吉田修一

吉田修一『ランドマーク』講談社
大宮駅西口といえば、わたしがもっとも長いあいだ拠点にしてきたエリアだから、試しに読んでみた。驚くべき退屈さ。文章の薄さ・滑らかさにも内容にも、惹きつけられる部分がない。この作家が今の日本を代表する純文学作家だとしたら、流行雑誌のライターとの差は何なのだろう。ほんの少しの心象風景?長いストーリーを考えつけること?日常そのままを写生しているような、ビルや車やファッションや浜崎あゆみの歌やロフトのグッズ、あるいはより「深い人生」を感じさせるような工事現場やパチンコ屋や汚い定食屋の記述に読者は安心感をかんじられるのだろうか。

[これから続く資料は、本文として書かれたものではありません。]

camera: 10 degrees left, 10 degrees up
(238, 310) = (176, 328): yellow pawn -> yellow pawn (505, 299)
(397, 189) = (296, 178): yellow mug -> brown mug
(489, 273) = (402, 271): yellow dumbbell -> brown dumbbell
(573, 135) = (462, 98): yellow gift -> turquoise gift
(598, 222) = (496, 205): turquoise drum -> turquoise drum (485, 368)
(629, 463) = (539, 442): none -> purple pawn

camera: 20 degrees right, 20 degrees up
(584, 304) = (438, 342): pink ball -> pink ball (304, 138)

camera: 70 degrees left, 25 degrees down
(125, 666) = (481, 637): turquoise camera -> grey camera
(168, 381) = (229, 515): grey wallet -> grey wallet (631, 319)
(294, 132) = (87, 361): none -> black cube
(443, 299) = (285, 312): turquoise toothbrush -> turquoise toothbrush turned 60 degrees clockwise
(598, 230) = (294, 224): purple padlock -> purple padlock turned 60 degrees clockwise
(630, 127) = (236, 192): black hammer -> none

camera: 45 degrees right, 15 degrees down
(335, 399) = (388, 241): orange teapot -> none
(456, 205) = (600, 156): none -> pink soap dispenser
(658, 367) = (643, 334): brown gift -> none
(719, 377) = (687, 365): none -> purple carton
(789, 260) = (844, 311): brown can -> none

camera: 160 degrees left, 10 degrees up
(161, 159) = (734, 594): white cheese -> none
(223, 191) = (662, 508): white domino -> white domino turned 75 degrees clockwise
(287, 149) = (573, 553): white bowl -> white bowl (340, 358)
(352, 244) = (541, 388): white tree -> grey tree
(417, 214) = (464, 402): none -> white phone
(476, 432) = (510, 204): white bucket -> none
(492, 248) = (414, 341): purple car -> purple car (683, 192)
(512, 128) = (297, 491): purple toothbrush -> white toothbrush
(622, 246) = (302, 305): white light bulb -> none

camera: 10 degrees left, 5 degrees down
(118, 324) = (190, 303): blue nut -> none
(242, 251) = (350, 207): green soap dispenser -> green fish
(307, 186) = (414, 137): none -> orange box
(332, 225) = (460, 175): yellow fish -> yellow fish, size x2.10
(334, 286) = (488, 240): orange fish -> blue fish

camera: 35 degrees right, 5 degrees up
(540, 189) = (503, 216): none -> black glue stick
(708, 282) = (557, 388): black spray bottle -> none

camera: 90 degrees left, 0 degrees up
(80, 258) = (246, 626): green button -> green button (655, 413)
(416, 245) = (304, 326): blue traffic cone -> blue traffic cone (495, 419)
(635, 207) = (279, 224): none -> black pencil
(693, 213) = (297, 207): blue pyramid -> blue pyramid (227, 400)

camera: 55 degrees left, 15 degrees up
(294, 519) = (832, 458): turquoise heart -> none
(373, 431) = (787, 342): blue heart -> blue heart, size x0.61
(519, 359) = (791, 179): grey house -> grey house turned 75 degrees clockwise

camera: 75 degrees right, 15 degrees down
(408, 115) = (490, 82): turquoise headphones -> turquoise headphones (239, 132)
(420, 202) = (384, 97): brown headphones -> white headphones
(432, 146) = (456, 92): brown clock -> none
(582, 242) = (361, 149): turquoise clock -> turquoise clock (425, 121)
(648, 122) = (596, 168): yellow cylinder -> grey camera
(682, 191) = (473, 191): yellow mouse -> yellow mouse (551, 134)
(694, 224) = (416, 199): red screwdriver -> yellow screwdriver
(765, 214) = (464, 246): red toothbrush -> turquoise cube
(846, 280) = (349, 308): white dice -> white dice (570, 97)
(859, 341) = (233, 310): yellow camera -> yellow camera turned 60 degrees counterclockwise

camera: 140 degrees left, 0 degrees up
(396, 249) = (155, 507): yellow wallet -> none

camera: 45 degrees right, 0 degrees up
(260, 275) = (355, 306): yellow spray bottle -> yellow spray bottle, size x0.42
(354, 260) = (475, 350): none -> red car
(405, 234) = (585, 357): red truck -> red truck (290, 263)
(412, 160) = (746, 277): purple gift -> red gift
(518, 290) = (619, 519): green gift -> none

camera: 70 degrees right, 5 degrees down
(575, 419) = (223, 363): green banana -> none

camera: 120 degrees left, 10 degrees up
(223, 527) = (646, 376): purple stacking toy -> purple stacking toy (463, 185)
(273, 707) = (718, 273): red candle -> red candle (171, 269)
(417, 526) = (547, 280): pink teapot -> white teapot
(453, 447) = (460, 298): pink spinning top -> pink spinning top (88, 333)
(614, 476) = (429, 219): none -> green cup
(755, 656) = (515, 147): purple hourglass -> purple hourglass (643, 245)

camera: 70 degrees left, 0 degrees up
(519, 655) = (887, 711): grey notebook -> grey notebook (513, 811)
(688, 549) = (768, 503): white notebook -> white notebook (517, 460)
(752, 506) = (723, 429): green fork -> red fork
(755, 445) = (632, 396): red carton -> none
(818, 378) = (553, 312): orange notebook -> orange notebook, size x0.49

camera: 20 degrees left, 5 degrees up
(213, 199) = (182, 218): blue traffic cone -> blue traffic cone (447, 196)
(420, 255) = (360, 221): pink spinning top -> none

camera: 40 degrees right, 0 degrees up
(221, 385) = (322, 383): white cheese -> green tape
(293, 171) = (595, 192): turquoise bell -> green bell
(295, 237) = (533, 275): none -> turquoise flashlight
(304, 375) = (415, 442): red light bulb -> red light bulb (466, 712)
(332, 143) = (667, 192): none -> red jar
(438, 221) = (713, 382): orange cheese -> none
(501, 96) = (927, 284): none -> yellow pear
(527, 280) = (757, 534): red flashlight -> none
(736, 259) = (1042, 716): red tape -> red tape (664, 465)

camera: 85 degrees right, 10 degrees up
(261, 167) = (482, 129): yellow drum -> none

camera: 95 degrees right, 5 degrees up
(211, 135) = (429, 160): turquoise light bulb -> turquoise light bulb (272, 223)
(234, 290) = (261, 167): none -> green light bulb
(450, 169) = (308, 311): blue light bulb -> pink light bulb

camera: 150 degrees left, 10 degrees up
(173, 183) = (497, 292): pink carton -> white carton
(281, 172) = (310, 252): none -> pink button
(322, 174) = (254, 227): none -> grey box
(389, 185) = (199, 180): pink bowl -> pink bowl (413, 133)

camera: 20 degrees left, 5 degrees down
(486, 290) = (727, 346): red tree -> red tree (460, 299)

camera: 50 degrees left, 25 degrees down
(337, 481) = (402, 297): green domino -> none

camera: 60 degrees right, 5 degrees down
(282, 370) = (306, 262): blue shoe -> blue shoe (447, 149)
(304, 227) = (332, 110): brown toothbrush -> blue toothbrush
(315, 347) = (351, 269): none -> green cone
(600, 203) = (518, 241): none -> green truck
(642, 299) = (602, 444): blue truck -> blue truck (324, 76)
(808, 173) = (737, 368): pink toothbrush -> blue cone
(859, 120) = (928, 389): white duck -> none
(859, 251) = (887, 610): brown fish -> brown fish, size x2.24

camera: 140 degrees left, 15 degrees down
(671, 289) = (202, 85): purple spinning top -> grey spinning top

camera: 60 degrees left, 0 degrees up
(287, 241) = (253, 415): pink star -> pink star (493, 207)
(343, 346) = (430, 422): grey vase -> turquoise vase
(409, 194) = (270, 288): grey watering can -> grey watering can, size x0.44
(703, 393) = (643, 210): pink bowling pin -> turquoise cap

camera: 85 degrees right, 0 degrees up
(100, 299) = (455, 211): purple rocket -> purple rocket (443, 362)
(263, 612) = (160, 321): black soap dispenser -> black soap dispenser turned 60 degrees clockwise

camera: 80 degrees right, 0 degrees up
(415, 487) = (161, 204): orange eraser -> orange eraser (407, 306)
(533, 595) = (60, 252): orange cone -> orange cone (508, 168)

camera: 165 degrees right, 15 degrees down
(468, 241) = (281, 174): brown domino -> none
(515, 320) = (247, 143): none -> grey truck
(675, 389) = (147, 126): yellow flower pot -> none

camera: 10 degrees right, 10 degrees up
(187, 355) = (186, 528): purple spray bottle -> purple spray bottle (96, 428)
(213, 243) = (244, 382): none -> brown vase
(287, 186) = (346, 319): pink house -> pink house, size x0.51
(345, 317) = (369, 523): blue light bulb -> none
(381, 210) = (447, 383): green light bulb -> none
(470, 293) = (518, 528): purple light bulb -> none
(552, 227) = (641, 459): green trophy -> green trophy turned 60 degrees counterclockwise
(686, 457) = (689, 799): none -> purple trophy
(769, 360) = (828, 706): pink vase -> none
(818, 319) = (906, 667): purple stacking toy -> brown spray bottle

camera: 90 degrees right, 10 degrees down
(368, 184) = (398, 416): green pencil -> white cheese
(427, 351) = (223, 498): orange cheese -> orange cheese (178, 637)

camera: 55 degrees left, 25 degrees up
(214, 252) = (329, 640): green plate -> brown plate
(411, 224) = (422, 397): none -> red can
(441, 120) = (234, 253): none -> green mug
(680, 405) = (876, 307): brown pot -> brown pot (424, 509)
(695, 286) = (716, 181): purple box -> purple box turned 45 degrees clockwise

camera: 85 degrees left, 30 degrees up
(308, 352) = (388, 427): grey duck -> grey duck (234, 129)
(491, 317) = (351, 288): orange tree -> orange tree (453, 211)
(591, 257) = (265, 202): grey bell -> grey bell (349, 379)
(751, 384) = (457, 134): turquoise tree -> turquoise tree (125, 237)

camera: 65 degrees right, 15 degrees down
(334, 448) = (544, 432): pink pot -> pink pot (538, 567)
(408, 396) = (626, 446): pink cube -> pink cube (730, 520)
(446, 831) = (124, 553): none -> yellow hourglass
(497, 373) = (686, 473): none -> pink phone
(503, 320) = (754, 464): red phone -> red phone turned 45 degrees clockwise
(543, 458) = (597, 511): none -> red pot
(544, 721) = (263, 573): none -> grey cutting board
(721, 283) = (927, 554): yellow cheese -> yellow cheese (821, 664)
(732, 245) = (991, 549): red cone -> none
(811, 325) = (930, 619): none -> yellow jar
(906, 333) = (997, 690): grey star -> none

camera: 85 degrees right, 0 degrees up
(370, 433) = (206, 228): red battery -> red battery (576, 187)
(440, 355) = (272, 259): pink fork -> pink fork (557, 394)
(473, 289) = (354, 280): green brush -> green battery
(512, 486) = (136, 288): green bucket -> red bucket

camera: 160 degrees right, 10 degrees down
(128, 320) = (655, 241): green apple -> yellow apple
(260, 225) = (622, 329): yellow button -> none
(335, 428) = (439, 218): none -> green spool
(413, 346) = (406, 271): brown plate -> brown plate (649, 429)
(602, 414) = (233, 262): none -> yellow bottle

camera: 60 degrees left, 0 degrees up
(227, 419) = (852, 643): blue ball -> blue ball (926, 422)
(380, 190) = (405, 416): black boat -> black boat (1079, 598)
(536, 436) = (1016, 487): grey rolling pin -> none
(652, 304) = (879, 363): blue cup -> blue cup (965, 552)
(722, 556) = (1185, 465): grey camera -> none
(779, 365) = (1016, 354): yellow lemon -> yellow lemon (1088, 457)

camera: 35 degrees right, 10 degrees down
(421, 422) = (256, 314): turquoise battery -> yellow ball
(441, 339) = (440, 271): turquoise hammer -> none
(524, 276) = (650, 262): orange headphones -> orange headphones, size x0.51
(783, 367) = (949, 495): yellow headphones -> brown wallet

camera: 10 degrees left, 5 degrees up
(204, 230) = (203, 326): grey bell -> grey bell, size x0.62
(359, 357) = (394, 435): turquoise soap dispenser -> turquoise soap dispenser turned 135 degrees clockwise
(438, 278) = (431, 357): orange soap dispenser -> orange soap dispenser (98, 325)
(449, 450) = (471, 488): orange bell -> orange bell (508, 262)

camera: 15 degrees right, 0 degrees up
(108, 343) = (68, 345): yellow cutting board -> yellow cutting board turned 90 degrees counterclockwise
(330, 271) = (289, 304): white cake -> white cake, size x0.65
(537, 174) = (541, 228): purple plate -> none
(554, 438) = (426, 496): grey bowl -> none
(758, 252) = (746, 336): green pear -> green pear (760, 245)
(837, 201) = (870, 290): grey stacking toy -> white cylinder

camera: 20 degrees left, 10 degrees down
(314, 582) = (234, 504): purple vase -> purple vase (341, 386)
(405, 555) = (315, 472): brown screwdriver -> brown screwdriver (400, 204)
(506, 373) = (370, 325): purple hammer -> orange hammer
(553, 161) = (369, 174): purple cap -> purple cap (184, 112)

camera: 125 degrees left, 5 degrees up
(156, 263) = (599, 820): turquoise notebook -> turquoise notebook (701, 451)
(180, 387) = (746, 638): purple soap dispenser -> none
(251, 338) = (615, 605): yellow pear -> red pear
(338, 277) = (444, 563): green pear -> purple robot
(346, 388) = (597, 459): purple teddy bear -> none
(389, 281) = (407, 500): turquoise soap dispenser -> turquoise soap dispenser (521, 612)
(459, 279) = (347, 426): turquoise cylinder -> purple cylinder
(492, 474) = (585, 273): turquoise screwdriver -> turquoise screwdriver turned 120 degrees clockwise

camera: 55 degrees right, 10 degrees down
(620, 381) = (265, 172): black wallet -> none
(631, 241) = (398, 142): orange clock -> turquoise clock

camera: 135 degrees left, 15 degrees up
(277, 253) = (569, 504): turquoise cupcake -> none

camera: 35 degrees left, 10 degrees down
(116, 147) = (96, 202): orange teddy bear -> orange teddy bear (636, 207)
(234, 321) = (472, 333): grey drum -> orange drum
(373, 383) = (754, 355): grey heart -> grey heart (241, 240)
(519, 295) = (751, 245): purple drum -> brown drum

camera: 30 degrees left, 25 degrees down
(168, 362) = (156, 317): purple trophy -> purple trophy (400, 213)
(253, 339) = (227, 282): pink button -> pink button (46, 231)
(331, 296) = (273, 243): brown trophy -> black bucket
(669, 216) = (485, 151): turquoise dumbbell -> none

目の前に見えている景色の、それも表面だけを、わざわざより自由な世界に浸れるはずの小説の中にまで求めているのだろうか。二、三行ごとの無意味な改行、「ちょ、ちょっと」「な、なんだよ」とかいう漫画チックな言い回し、ふと、そこに○子がいるような気がしたのだったなどの紋切り型の多様、貞操帯をつける男や4Pセックスなどアイディアの陳腐さ(同じアイディアでも書きようだとは思うが)。わたしだったら、もっとずっと面白い大宮西口小説を書けるのに!でも100人中100人が吉田修一を選ぶのだろう。
悪口ばかりを書いたが、最近の吉田修一は顔がいいとは思っている。人の顔というのは、野心とか出世とか自信とか苦労とかで、よくも悪くも結構変わるものだ。